Dank der Gruppe der Resonant*innen bereichert sich mein momentan abgeschiedenes Leben, daher habe ich interessiert die online Ausstellung Foam Talent 2020 durchgesehen. Das Format war für mich zuerst ungewöhnlich und verwirrend (wahrscheinlich aufgrund meines Alters), aber man kann sich damit anfreunden.
Der Beitrag Red Lotus von Kamonlak Sukchai hat mich sofort begeistert, vermutlich weil ich zurzeit mit einem bestimmten Mythos beschäftigt bin. Ich schreibe gerade an einer Arbeit über das Gemälde Phaedra von Alexandre Cabanel und ein wesentlicher Teil der Ikonografie ist der Mythos der verleumderischen Verführerin. Der Künstler hat in diesem Gemälde bestimmte Verse aus dem Text von Euripides dargestellt, die Figur der Phaedra aber im Verständnis des 19. Jahrhunderts als femme fatale gemalt. Zur Zeit des Euripides war es ein Mythos über die Prüfung der Loyalität eines jungen Mannes gegenüber seinem Herrn. Die älteste, auf uns gekommene Überlieferung dieser Geschichte ist das ägyptische Zweibrüdermärchen aus dem Papyrus d’Orbiney aus der Zeit um 1400 vor Christus; hier geht es um den Unterschied von Gut und Böse.
In ihrem Werk Red Lotus hat die Künstlerin Kamonlak Sukchai einen alten thailändischen Mythos in Bilder des 21. Jahrhunderts übersetzt. Es ist die Sage von der weißen Lotusblüte, die durch die Affäre mit einem Mann ihre Reinheit verliert und nach ihrer Opferung als rote Lotusblüte wiedergeboren wird.

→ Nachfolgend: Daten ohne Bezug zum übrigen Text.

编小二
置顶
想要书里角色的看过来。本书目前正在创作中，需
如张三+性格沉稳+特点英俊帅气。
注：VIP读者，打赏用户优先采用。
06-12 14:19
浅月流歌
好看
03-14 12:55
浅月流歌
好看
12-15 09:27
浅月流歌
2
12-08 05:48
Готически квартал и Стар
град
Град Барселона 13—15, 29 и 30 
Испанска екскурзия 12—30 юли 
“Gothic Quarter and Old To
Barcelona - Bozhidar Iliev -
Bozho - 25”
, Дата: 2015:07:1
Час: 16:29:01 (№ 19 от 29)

Die Künstlerin hat die wesentlichen Punkte der Erzählung in 14 Fotografien festgehalten.
In beiden Geschichten symbolisiert Sexualität die Schwelle zum Verbotenen und es ist  die Frau, die zum Übertritt verführt. Kamonlak Sukchai erzählt die Geschichte in phantasievollen bunten Bildern einer weiblichen Künstlerin ihrer Zeit, während das Gemälde von Alexandre Cabanel den männlichen Blick des 19. Jahrhunderts auf den Mythos zeigt. Gemeinsam ist beiden Kunstwerken, dass sie die Wandelbarkeit von Mythen aufzeigen.